Ich denke, dass eine Partei wie die AFD einen derartigen Zuspruch genießt, ist in erster Linie ein Versäumnis der Altparteien.
Werden AFD-Wähler nach Gründen für ihre Wahlentscheidung gefragt, ist oft von Zukunftsängsten, Sorgen vor sozialem Abstieg, Angst vor Veränderungen etc. die Rede. Ich denke, würden die anderen Parteien ihre Hausaufgaben machen, würde ein Großteil der Leute auch denen die Stimmen geben, und nicht der AFD. Klar, man kann natürlich markige Sprüche raushauen ("Wer Nazis wählt ist ein Nazi"). Aber zumindest Politiker sollten diese Leute und ihre Sorgen ernstnehmen.
Dass die AFD hier keine Lösung anbietet, steht natürlich auf einem anderen Blatt. Das Parteiprogramm ist ja überraschend klar formuliert. Und wenn man dort mal einen Blick hinein wirft, wird auch ziemlich schnell deutlich, dass diese Partei nicht die "Stimme der kleinen Leute" ist, die viele ihrer Wähler in ihr sehen. Arbeitslosen soll es nach Willen der AFD ziemlich an den Kragen gehen. Ein vereinfachtes Steuerrecht würde in erster Linie Menschen mit hohem Einkommen zu Gute kommen. Arbeits-, Wohnungs- und Sozialpolitik zielen vorrangig darauf ab, diejenigen zu stärken, die tendenziell eher keine Probleme haben.

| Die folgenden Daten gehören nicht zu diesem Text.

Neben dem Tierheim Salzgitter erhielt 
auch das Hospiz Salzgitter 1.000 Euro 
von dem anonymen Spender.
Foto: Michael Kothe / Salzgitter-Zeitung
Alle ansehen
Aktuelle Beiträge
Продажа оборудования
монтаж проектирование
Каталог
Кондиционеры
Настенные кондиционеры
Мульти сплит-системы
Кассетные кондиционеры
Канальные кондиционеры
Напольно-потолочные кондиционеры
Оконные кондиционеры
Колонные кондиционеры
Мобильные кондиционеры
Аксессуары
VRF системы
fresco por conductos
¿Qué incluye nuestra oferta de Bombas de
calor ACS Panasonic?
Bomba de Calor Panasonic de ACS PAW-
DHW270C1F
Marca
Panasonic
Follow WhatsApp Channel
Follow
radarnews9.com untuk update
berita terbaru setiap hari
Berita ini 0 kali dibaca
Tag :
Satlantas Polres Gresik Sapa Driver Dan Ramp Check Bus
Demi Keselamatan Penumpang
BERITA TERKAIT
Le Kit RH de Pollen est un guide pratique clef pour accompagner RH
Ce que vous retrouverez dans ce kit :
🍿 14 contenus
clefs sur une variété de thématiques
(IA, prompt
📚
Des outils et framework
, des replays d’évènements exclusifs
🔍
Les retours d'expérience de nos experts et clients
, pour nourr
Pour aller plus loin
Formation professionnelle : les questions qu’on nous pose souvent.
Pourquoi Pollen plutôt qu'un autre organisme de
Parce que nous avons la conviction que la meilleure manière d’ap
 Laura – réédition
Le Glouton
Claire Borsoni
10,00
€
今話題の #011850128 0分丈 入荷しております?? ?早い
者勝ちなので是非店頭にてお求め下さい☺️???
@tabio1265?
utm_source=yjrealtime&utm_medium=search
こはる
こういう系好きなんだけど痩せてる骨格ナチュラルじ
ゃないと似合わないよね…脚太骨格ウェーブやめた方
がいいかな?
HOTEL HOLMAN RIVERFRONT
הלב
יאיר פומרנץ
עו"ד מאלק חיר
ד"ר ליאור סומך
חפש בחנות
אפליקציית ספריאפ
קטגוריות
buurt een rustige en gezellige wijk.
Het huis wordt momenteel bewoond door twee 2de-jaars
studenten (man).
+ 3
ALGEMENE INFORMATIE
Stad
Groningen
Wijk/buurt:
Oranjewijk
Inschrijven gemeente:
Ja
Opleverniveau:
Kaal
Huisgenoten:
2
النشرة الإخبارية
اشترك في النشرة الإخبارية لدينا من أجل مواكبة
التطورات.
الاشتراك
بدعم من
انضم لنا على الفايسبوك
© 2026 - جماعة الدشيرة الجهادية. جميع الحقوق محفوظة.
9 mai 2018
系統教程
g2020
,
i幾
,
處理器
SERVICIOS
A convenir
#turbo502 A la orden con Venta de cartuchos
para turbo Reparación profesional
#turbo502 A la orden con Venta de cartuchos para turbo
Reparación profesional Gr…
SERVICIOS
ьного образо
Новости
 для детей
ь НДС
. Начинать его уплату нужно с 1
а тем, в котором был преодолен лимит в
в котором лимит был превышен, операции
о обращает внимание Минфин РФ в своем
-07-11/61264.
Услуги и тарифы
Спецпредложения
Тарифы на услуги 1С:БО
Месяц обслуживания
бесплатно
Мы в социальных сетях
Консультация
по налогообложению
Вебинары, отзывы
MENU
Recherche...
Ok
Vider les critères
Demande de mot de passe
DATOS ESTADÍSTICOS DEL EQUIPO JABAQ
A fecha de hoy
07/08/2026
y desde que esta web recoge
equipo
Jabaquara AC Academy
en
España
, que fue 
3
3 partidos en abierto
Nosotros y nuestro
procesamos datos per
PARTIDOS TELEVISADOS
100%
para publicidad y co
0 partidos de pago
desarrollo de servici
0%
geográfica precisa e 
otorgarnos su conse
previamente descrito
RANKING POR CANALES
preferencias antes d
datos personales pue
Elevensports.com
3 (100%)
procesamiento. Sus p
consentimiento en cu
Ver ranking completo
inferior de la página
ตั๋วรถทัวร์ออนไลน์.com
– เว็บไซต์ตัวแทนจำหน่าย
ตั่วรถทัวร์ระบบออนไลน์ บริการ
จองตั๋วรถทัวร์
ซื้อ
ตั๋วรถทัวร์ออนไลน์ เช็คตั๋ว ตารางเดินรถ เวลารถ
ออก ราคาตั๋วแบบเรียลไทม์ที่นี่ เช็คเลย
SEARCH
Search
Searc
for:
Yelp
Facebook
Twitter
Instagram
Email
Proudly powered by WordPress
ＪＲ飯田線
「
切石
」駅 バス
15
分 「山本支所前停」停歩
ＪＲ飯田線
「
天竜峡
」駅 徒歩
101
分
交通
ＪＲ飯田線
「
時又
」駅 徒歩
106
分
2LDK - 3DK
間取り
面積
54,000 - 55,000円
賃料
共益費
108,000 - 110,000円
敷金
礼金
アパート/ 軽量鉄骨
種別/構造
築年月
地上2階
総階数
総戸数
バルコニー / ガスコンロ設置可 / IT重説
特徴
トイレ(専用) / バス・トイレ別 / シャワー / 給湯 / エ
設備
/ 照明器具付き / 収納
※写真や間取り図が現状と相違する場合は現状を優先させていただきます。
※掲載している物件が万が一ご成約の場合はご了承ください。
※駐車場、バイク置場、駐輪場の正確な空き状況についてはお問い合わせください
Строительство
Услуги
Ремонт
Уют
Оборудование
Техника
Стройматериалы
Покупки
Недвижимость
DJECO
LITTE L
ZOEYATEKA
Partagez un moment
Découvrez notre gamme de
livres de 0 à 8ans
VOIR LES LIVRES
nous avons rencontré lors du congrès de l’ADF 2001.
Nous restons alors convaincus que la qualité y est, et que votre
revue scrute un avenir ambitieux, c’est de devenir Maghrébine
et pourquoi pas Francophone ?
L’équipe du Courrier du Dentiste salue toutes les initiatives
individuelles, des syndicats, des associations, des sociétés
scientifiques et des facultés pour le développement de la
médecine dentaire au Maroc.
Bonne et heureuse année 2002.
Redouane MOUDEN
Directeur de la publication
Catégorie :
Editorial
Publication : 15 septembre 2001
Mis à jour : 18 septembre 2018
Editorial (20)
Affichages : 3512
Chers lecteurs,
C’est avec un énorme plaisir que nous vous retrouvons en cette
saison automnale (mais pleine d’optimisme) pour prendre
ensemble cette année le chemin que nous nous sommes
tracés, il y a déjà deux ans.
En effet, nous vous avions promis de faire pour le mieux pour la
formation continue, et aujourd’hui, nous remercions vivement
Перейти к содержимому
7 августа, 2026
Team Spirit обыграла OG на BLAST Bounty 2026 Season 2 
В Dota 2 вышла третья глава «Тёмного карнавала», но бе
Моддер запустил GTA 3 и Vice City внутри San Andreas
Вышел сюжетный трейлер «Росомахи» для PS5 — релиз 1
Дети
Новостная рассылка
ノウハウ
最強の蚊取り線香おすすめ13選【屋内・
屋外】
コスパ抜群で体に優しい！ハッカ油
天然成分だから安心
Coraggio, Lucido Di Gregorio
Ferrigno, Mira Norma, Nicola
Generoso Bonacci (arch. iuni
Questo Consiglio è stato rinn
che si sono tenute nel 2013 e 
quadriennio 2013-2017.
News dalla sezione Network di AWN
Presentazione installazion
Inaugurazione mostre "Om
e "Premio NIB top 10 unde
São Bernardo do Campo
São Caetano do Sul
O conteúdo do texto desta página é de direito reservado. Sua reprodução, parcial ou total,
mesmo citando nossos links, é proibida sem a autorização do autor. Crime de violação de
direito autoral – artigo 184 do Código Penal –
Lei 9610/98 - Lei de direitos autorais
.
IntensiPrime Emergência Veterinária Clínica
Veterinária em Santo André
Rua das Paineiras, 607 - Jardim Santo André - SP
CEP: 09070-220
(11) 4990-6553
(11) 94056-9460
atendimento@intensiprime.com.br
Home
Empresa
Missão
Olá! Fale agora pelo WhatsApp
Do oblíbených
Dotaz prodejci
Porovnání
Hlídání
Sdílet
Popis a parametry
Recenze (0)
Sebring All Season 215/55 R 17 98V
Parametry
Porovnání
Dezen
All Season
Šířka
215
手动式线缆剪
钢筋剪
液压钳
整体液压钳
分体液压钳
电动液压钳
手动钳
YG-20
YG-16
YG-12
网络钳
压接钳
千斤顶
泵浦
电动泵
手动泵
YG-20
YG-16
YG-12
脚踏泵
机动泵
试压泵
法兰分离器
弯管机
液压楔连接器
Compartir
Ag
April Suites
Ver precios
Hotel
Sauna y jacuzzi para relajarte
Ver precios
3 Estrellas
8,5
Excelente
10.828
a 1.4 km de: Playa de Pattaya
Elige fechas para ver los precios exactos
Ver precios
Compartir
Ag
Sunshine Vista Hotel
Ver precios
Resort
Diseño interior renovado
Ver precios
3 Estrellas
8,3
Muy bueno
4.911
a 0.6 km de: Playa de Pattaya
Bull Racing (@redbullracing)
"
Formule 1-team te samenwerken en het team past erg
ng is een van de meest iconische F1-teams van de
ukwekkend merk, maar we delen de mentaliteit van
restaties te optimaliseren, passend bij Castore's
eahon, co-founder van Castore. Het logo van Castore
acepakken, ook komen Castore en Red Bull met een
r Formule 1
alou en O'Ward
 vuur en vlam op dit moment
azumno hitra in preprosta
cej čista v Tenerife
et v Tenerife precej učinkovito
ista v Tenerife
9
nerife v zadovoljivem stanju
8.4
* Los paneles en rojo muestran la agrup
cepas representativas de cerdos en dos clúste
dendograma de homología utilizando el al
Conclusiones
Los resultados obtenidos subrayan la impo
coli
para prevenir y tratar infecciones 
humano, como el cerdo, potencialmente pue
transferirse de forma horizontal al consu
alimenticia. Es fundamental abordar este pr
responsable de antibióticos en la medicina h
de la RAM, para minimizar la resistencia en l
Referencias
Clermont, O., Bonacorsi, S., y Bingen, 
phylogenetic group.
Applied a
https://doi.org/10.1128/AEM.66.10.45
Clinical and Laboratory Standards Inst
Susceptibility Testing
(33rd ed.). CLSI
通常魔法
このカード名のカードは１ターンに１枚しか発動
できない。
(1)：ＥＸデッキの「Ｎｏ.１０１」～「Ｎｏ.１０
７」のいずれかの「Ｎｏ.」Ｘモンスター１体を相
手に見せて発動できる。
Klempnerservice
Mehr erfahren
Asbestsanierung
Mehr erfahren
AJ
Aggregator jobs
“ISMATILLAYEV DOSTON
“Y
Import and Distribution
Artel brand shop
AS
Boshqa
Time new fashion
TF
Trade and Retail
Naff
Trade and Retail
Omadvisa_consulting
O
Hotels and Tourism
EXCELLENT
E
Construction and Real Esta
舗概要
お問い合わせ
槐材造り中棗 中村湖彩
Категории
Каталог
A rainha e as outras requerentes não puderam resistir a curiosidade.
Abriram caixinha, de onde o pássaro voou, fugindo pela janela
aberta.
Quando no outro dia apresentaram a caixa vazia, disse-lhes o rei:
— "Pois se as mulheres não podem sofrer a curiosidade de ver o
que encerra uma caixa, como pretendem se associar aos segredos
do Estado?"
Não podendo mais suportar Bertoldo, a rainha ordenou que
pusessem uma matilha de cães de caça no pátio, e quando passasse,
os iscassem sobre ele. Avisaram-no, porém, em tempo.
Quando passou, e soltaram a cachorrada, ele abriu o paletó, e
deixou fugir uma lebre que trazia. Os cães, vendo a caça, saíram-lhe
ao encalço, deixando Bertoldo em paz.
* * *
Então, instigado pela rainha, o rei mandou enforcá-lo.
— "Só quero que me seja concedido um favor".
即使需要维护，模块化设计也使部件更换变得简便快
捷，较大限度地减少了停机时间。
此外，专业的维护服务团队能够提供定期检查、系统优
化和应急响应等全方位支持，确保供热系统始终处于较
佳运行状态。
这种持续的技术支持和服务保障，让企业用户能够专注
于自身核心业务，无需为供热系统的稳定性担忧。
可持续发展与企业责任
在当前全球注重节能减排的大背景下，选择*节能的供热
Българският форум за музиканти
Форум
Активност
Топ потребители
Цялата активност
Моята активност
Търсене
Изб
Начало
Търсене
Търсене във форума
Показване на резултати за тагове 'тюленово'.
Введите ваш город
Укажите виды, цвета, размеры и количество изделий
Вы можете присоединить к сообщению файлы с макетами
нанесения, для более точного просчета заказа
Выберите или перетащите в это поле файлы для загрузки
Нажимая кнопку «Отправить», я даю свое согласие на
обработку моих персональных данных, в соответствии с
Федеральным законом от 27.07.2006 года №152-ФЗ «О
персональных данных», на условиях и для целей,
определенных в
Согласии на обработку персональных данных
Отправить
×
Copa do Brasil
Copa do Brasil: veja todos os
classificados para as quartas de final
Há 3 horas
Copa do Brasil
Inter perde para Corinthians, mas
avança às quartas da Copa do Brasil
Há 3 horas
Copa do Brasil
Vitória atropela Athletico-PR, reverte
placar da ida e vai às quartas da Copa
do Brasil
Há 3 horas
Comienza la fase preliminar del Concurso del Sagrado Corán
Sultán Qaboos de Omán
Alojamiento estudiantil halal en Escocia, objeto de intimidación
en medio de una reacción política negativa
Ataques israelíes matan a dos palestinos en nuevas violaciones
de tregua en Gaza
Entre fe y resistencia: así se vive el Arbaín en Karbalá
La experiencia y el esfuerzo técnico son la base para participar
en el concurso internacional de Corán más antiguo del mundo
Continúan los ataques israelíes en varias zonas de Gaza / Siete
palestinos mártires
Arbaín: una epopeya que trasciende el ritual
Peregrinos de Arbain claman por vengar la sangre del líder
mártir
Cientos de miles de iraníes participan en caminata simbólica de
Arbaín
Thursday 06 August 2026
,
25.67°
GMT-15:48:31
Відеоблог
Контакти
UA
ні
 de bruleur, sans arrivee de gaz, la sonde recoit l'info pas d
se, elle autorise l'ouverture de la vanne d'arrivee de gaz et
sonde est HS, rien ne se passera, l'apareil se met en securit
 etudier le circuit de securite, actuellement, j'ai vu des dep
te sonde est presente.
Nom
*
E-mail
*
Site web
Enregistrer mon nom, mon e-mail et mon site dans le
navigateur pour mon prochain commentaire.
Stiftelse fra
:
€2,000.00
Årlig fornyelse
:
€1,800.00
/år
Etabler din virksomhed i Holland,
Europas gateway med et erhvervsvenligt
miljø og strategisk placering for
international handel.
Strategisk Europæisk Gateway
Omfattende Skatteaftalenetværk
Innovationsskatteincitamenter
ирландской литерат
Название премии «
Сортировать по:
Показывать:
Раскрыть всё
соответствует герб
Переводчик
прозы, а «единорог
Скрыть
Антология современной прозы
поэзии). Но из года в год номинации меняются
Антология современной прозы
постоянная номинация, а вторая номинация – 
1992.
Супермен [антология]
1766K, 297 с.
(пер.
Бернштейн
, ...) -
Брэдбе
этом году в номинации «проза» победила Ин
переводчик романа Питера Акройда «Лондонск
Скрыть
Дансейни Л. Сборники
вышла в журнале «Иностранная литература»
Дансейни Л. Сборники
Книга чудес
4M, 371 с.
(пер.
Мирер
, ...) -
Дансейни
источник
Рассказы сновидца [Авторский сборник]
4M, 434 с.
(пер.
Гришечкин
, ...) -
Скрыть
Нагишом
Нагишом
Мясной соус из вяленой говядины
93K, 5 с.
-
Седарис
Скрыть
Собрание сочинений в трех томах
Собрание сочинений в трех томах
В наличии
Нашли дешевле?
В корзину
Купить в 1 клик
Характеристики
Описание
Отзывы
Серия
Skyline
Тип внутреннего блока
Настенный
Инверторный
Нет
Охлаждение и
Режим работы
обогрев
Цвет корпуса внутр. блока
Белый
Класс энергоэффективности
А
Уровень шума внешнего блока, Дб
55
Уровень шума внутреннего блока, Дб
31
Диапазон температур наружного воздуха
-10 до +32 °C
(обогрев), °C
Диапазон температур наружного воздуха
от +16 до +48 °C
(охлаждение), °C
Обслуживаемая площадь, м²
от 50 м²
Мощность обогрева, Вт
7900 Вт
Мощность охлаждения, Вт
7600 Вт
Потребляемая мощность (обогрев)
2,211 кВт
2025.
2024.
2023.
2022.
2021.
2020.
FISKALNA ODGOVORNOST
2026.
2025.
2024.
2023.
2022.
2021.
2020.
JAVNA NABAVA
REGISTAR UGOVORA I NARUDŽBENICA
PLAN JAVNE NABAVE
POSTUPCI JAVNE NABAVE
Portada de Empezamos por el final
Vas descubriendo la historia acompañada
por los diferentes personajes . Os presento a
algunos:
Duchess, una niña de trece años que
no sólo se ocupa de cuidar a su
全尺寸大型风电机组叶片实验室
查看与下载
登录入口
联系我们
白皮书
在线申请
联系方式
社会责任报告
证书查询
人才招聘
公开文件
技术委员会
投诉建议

Nur: Was würde ein Verbot bringen? In erster Linie würden die Rechten in ihrem Narrativ, dass man heutzutage keine abweichende Meinung mehr haben darf, bestärkt werden. Dass Vakuum, dass die AFD hinterließe, würde mittelfristig durch eine andere Partei gefüllt werden, die zwar ähnlich rechts wäre, sich aber weniger Grenzübertritte leisten würde. Vor allem aber würden viele Bürger ihr Vertrauen in unsere Demokratie verlieren.
Ich denke, es ist Aufgabe der Altparteien, im demokratischen Wettbewerb gegen die AFD zu punkten. Ein Verbot würde eher Destabilisierung als das Gegenteil bringen.
Und sorry, der Vergleich mit 1933 ist hier fehl am Platz. Damals kam es zu einer illegalen Machtübernahme, die von weiten Teilen der demokratieskeptischen damaligen Bevölkerung gebilligt wurde. Das war eine gänzlich andere Situation.